Problem details ▸ Reproduce each line of the items below that contains the word "bars".

------------------------------------------------------------------------

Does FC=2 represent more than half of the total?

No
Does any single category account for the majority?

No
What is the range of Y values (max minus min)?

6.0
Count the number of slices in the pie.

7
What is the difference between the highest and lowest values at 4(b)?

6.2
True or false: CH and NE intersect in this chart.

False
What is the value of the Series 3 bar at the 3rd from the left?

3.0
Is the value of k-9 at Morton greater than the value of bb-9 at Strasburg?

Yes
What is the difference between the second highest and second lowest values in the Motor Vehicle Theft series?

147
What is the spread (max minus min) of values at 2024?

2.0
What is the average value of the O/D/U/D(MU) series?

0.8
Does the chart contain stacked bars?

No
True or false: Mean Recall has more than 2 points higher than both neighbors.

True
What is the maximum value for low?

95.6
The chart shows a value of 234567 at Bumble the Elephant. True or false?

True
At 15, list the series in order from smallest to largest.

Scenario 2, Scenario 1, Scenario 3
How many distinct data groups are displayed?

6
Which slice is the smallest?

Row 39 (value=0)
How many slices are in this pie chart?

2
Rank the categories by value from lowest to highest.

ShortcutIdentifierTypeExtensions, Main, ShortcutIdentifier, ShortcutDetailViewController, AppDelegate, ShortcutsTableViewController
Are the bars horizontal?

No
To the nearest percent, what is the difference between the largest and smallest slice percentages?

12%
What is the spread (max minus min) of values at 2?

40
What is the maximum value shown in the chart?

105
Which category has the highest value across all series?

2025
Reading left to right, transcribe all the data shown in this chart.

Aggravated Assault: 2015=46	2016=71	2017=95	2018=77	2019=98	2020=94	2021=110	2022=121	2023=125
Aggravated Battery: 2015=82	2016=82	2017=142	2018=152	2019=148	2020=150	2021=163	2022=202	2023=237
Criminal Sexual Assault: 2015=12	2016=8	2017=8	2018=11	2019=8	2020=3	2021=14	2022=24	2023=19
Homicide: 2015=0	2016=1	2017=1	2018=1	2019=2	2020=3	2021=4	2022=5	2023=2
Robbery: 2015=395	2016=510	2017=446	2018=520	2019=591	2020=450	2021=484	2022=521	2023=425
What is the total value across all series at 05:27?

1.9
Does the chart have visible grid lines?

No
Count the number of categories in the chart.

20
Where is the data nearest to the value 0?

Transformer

------------------------------------------------------------------------

Completed task ▸
Does the chart contain stacked bars?
Are the bars horizontal?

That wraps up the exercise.